Now, let's build our Naive Bayes model for predicting light state. Let $X_{i}$ where $i=\{1, 2\}$ be the features that corresponds to light sensor and time, repectively. Let $y$ be the label (light state). You can make a prediction of light state using the following Naive Bayes equation:
$$\hat{y}=\arg\max_{y}P(y)\prod_{i=1}^{n}P(X_{i}|y)$$
where $\hat{y}$ is the prediction and $n=2$.

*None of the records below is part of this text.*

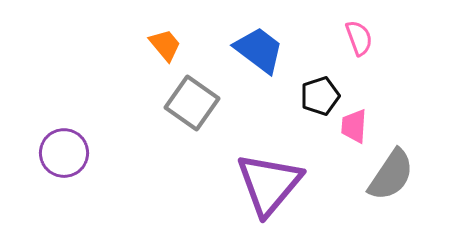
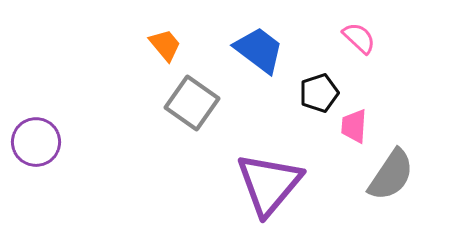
pink semicircle: rotated 27 degrees counterclockwise
black pentagon: moved 1 px left, 3 px up
purple circle: moved 28 px left, 11 px up
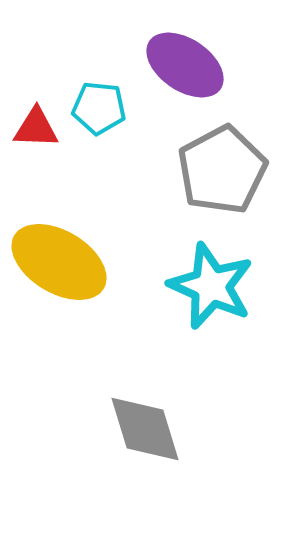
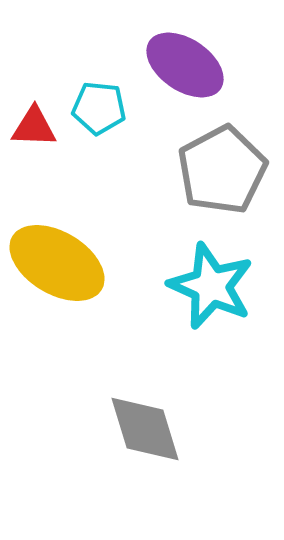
red triangle: moved 2 px left, 1 px up
yellow ellipse: moved 2 px left, 1 px down
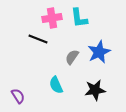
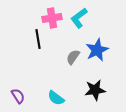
cyan L-shape: rotated 60 degrees clockwise
black line: rotated 60 degrees clockwise
blue star: moved 2 px left, 2 px up
gray semicircle: moved 1 px right
cyan semicircle: moved 13 px down; rotated 30 degrees counterclockwise
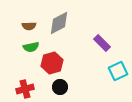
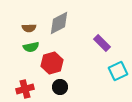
brown semicircle: moved 2 px down
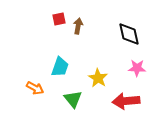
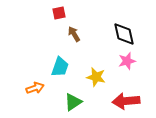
red square: moved 6 px up
brown arrow: moved 4 px left, 8 px down; rotated 42 degrees counterclockwise
black diamond: moved 5 px left
pink star: moved 10 px left, 7 px up; rotated 18 degrees counterclockwise
yellow star: moved 2 px left, 1 px up; rotated 18 degrees counterclockwise
orange arrow: rotated 48 degrees counterclockwise
green triangle: moved 3 px down; rotated 36 degrees clockwise
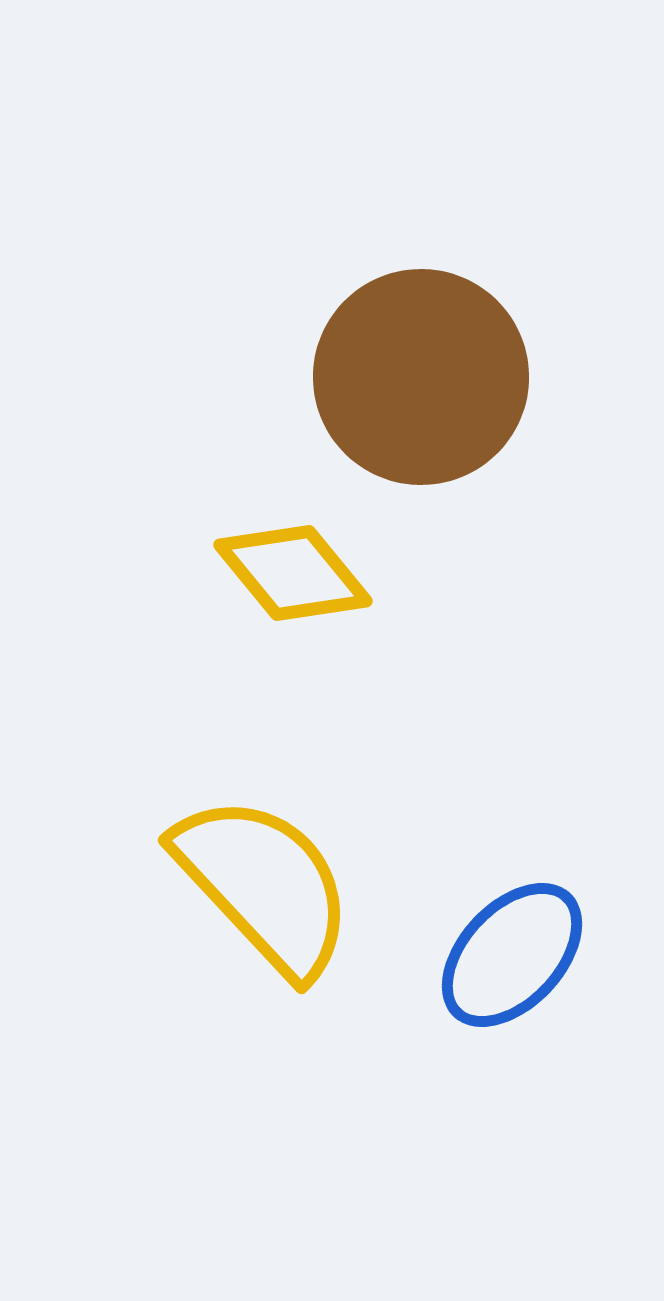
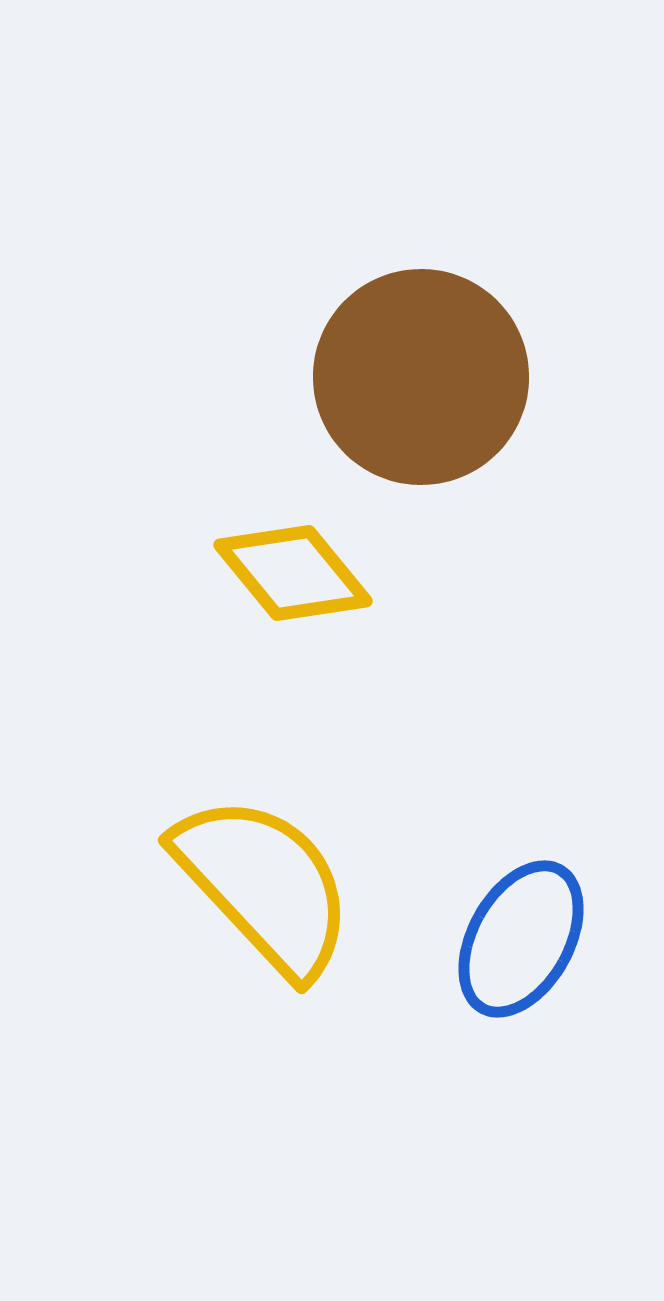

Let's say light sensor level is 2 and time is 12:00, can you predict the light state? Well, let's apply the same steps as in the previous examples. Here, we want to calculate the following:

$$\hat{y}=\arg\max_{y}(P(y=off)P(X_{1}=2|y=off)P(X_{2}=12|y=off), P(y=on)P(X_{1}=2|y=on)P(X_{2}=12|y=on)$$

#### **Step 0: create a frequency table for each feature of the training data**

| Light Sensor | Off   | On     | Total |
|--------------|-------|--------|-------|
| Level 0      | 6     | 12     | 18    |
| Level 1      | 4     | 5      | 9     |
| Level 2      | 5     | 0      | 5     |
| Level 3      | 5     | 0      | 5     |
| Total        | 20    | 17     | 37    |

| Time      | Off   | On     | Total |
|-----------|-------|--------|-------|
| 00:00     | 1     | 0      | 1     |
| 01:00     | 1     | 0      | 1     |
| 02:00     | 1     | 0      | 1     |
| 03:00     | 1     | 0      | 1     |
| 04:00     | 2     | 0      | 2     |
| 05:00     | 0     | 1      | 1     |
| 06:00     | 0     | 1      | 1     |
| 07:00     | 0     | 1      | 1     |
| 08:00     | 1     | 1      | 2     |
| 09:00     | 1     | 1      | 2     |
| 10:00     | 1     | 0      | 1     |
| 11:00     | 1     | 0      | 1     |
| 12:00     | 2     | 1      | 3     |
| 13:00     | 2     | 0      | 2     |
| 14:00     | 1     | 1      | 2     |
| 15:00     | 1     | 1      | 2     |
| 16:00     | 1     | 0      | 1     |
| 17:00     | 1     | 1      | 2     |
| 18:00     | 1     | 1      | 2     |
| 19:00     | 1     | 1      | 2     |
| 20:00     | 0     | 2      | 2     |
| 21:00     | 0     | 2      | 2     |
| 22:00     | 0     | 1      | 1     |
| 23:00     | 0     | 1      | 1     |
| Total     | 20    | 17     | 37    |

#### **Step 1: compute the probabilities for each value of the label**
Out of 15 observations, you have 20 'Off' and 17 'On'. So the respective probabilities are:
$$P(y=off)=\frac{20}{37}$$
$$P(y=on)=\frac{17}{37}$$

Because there are zero probabilities, you need to add Laplace Smoothing:
$$P(y=off)=\frac{20+1}{37+2.1}=\frac{21}{39}$$
$$P(y=on)=\frac{17+1}{37+2.1}=\frac{18}{39}$$

#### **Step 2: compute the conditional probability**
Out of 20 'Off', you have 5 'Level 2'. So the probability is:
$$P(X_{1}=2|y=off)=\frac{5}{20}$$
Out of 20 'Off', you have 2 '12:00'. So the probability is:
$$P(X_{2}=12|y=off)=\frac{2}{20}$$
Out of 17 'On', you have 0 'Level 2'. So the probability is:
$$P(X_{1}=2|y=on)=\frac{0}{17}$$
Out of 17 'On', you have 1 '12:00'. So the probability is:
$$P(X_{2}=12|y=on)=\frac{1}{17}$$

Because there are zero probabilities, you need to add Laplace Smoothing:
$$P(X_{1}=2|y=off)=\frac{5+1}{20+4.1}=\frac{6}{24}$$
$$P(X_{2}=12|y=off)=\frac{2+1}{20+24.1}=\frac{3}{44}$$
$$P(X_{1}=2|y=on)=\frac{0+1}{17+4.1}=\frac{1}{21}$$
$$P(X_{2}=12|y=on)=\frac{1+1}{17+24.1}=\frac{2}{41}$$

#### **Step 3: subtitute all the three probabilities into the Naive Bayes classifier**
$$\hat{y}=\arg\max_{y}(P(y=off)P(X_{1}=2|y=off)P(X_{2}=12|y=off), P(y=on)P(X_{1}=2|y=on)P(X_{2}=12|y=on)$$
$$\hat{y}=\arg\max_{y}(\frac{21}{39}.\frac{6}{24}.\frac{3}{44}, \frac{18}{39}.\frac{1}{21}.\frac{2}{41})$$
$$\hat{y}=\arg\max_{y}(0.00918, 0.00107)$$
$$\hat{y}=off$$

So, our predicted light state when light sensor level is 2 and time is 12:00 is 'Off'.